## CEL ZADANIA
Kontynuuj komentarze kibiców Formuły 1 o wyścigu i zakończonym sezonie, zaczynając od miejsca po ich ostatnim zdaniu.

## FRAGMENT TEKSTU
Mało ważny tam Lewis, Hulkenberg wygrywa w F1.5! :D
Brawo Lewis! Należało mu się, to świetny kierowca bez dwóch zdań. Najbardziej mi szkoda Daniela, zaniemówiłem jak odpadł. Oby z Renią lepiej mu się wiodło. Podobała mi się jazda Leclerka, Sebek będzie miał mocnego partnera.
Wyniki są szokujące wręcz, druga liga podwójnie zdublowana, no i słabiutki Bottas też zdublowany. Merc ma trochę szczęścia, że jest taka przewaga nad resztą stawki, bo o WCC mogliby zapomnieć, a tak ciągle są w grze i mogą się obronić przed Ferką.
Sezon już niemal zakończony i trzeba przyznać, że był najciekawszy od wielu lat. Oby przyszły był co najmniej równie ciekawy. Tego sobie i Wam - wszystkim kibicom F1 życzę.
Neeo, 28.10.2018 22:25 | | |
Niech #44 dokłada Vettelowi do końca świata i jeden dzień dłużej !!!
seb5, 28.10.2018 22:25 | | |
Gratulacje dla Lewisa. Fani Brytyjczyka się cieszą , fani Ferrari się smucą (i tak już ponad 10 lat :(( ), ale cóż mistrzostw nie zdobywa się w 3-4 wyścigach. Trzeba być regularnym przez cały sezon. Tego zabrakło u Sebastiana Vettela i Ferrari. Dla mnie walka o mistrzostwo miała 2 decydujące momenty. Niemcy gdzie wydawało się że Seb nieźle odskoczy Lewisowi a tu głupi błąd i Singapur po którym z Ferrari nie było co zbierać. Tak czy inaczej jeszcze raz brawo Lewis. Do zobaczenia za rok. Forza Seb, Forza Ferrari.
Przede wszystkim wielki sukces Williamsa!

## PREZENTOWANE DANE
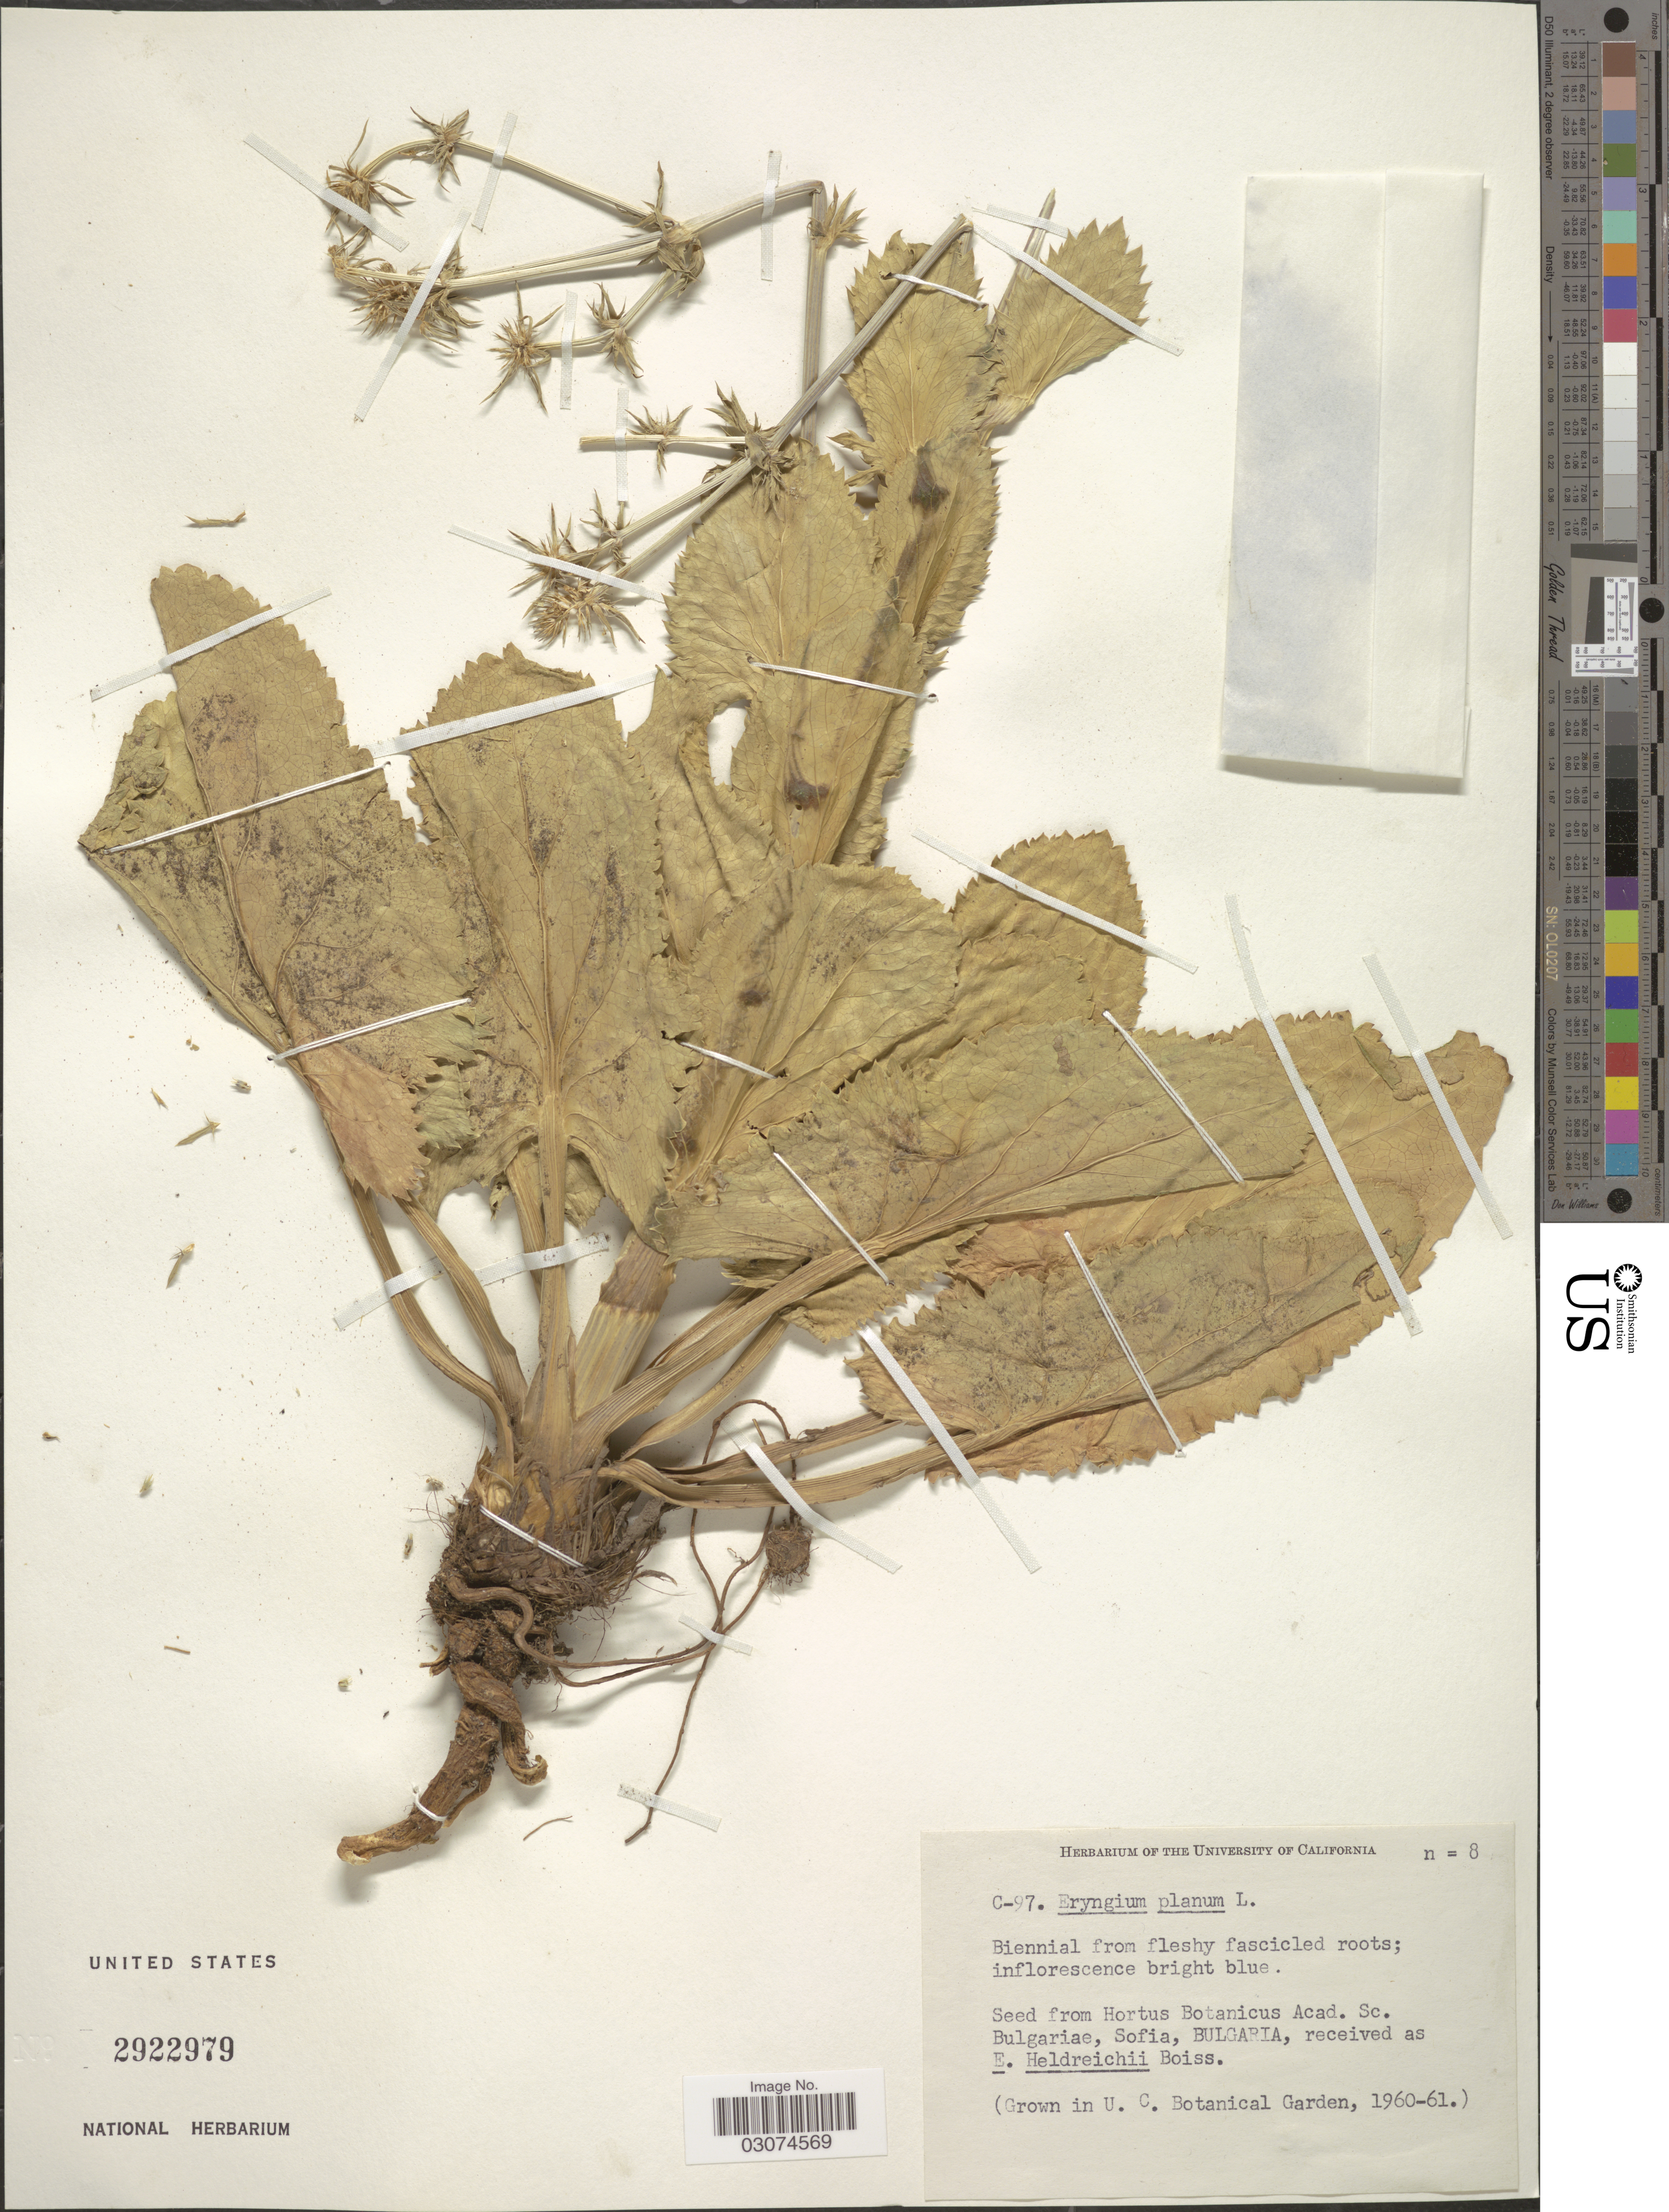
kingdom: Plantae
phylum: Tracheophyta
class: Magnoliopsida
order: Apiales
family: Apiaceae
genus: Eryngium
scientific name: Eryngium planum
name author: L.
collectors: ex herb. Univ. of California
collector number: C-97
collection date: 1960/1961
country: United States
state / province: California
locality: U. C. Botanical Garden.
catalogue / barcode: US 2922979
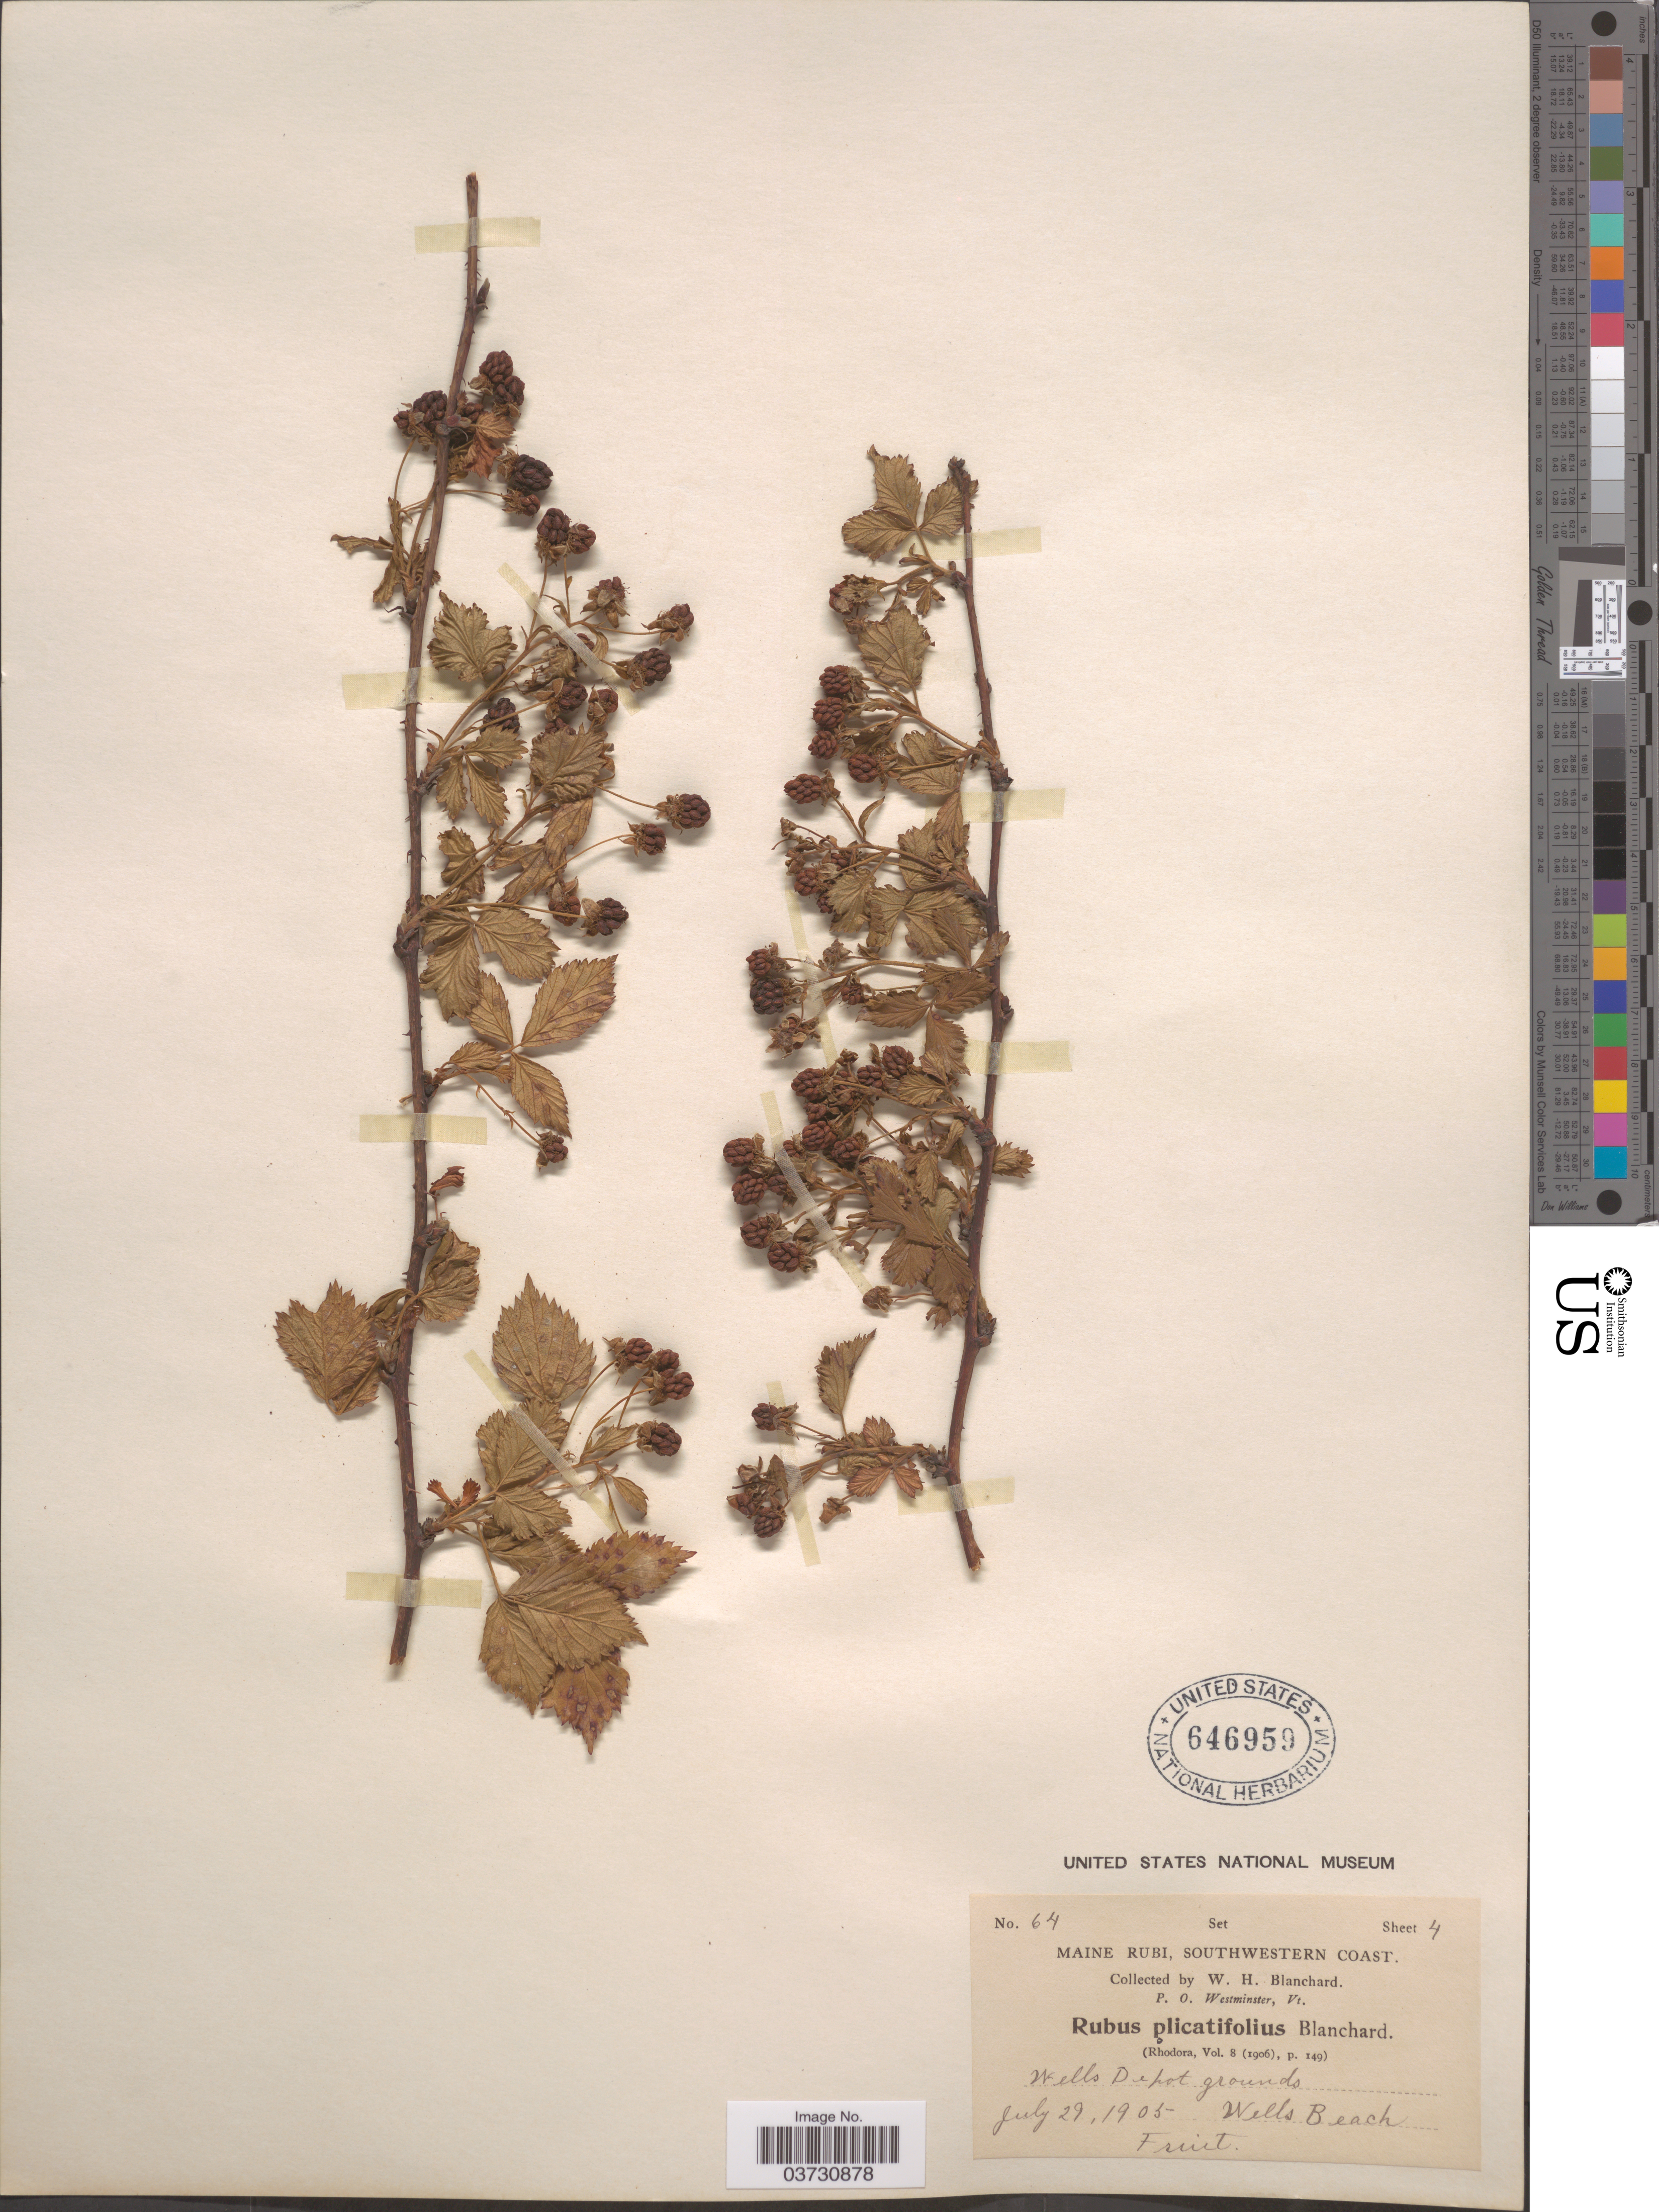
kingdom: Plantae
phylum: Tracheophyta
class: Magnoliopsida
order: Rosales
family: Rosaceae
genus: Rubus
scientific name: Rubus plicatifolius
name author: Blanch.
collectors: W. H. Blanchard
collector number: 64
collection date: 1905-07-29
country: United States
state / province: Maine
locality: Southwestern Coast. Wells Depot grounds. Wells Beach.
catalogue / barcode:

## WYNIK ZADANIA
PS Wynik nie uwzględnia kary Hartleya - jest sklasyfikowany na P14.
A ja się nie cieszę z MŚ Hamiltona :)
Wracając do podsumowania - wyścig ciekawy i dramatyczny. Gratulacje dla Verstappena za drugą wygraną w sezonie i piątą w karierze, był dzisiaj niedościgniony. Brawa też dla kierowców Ferrari - Vettel i Raikkonen pojechali świetny wyścig. Mercedes dzisiaj był trzecią siłą. Pochwała także dla Hulkenberga, Vandoorne'a, Gasly'ego i obu kierowców Saubera. Sauber awansował na 8 pozycję w klasyfikacji konstruktorów. Toro Rosso - najgorszy sezon od 2012 roku. No i Daniel Ricciardo - największy pechowiec wyścigu jak i całego sezonu. Szkoda także Alonso, Pereza i Sainza.
WDC już rozstrzygnięte, ale to nie koniec emocji. Ferrari utrzymało się w grze o WCC, a w walce o trzecie miejsce wśród kierowców liczą się Raikkonen, Bottas i Verstappen. Liczę na to, że dwa ostatnie wyścigi tego sezonu przyniosą sporą dawkę emocji.
Mercedes - dość przeciętny wyścig jak na możliwości zespołu; takie same błędy obu kierowców w pierwszych zakrętach toru były zaskakujące. Przede wszystkim gratulacje dla Lewisa za zapewnienie sobie piątego Tytułu. Niesamowita sprawa.
Ferrari - dobry wyścig dla obu kierowców, choć z początku nie wyglądało to za ciekawie. Gdyby nie awaria Ricciardo podwójnego podium dla zespołu by nie było, ale i tak gratulacje.
Red Bull - po prostu nie wierzę w to, co spotkało Ricciardo. Ósmy raz w tym sezonie nie ukończył. To jest tragedia. Bardzo mi go żal, taki sympatyczny facet. Z kolei Max po raz kolejny pojechał tu fantastycznie i wygrał. Brawo!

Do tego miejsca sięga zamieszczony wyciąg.